Elle était ma révélation, elle représentait tout ce qui était et mauvais dans mon être, elle m'avait en un sens crée, désormais elle se tenait devant moi. Elle était désolée, à genoux, elle savait, je pouvais la tuer, à n'importe quel moment, elle était mienne, j'avais le pouvoir, pourtant je ne l'avais pas, pas vraiment. Ma compagne voulait mourir, sa permission était un vœu de mort, elle m'avait donné les pleins pouvoirs sur sa vie sans se battre, toutes les issues avaient été décidé par elle. Elle avait toujours sût préparer les choses, penser à tout ce qui l'entourait et désormais je pouvais l'abattre sur ce sol qui avait déjà été irrigué par tant de sang. Mon sang bouillonnait, mon cœur battait la chamade, mes pensées n'étaient pas claires, que voulais-je de ce fantôme ? Elle n'était pas un rêve, mais de chair et de sang, après toutes ces années.
Elle pleurait, ses larmes étaient magnifiques, plaisante à voir et triste en même temps, je n’avais plus pleuré depuis longtemps, je ne me souvenais plus de cette sensation. Je pouvais l’expérimenter au travers de la douleur des autres, généralement de mes victimes, j’étais morte, mais je sentais en vie à ses côtés. Je me relevais lentement, regardant cet être pathétique sur mon sol, ses larmes continuaient à couler pour moi, elle était seule, enfin j’agissais, sifflant mon destrier. Je répondrais désormais à ma compagne avec une douce voix, comme autrefois.
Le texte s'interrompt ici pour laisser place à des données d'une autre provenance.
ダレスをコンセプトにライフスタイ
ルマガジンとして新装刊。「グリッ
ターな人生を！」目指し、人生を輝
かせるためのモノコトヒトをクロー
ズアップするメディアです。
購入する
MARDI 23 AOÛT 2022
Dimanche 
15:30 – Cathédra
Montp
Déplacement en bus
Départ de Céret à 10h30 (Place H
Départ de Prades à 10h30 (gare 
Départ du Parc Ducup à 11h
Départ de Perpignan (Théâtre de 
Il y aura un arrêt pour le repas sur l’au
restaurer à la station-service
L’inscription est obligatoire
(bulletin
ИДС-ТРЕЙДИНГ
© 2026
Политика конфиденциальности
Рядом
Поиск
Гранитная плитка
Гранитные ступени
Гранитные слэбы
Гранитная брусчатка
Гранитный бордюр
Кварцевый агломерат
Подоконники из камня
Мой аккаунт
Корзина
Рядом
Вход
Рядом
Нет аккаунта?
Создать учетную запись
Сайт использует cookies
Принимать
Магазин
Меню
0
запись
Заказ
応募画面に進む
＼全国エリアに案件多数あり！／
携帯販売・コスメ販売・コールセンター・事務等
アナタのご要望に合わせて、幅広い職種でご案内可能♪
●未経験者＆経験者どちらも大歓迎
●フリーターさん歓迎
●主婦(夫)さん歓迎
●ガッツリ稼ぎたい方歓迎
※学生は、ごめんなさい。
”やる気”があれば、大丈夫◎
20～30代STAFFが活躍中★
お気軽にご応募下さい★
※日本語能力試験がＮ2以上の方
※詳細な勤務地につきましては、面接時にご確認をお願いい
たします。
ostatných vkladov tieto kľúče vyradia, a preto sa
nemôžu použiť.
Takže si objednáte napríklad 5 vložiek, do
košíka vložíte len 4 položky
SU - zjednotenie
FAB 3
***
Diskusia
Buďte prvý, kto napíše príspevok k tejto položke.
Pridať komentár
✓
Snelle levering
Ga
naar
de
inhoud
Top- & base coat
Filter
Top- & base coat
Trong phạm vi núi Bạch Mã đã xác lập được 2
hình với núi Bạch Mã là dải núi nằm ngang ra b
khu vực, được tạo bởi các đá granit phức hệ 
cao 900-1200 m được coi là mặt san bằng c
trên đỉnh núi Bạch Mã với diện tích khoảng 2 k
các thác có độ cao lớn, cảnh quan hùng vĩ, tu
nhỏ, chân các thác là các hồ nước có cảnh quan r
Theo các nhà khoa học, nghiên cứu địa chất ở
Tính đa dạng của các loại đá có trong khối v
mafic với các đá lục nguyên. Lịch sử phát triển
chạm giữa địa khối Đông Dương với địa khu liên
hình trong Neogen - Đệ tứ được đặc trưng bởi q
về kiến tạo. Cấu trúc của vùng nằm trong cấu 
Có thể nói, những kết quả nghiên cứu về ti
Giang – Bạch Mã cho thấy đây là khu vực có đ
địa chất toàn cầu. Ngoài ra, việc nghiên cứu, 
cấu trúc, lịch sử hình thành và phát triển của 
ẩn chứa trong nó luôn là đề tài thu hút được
-Je n’ai pas besoin de permission pour te tuer, pas des cow-boys, mais tu dois comprendre Ree, je ne suis pas des leurs, je suis des tiens. Qu’on le veuille ou non, tu es apparemment tout ce qui reste princesse.
Un sourire se formait sur mon visage, je pouvais presque me surprendre à rêver d’un meilleur passé, quand j’étais avec elle et Wendy, quand le monde ne pouvait pas nous atteindre. Que ce soit l’ancien ou le nouveau, je pouvais la tuer, quand je le voulais, mais ce n’était pas ce qui arriverait, le destrier était arrivé, me dépêchais de fouiller la sacoche sur son harnais. J’y trouvais rapidement mon bonheur, une bouteille d’eau que je jetais au sol près de ma cousine.
-Bois, tu veux que je t’aide à te lever ? Promis, je ne vais pas te tirer dessus lorsque tu seras occupé, mon truc c’est plus couteau de toute façon, plus intime.
J’avais un peu attendu avant de parler de manière plus sérieuse, plus sombre, comme si quelque chose avait enfin réussit à m’atteindre dans ce monde apocalyptique.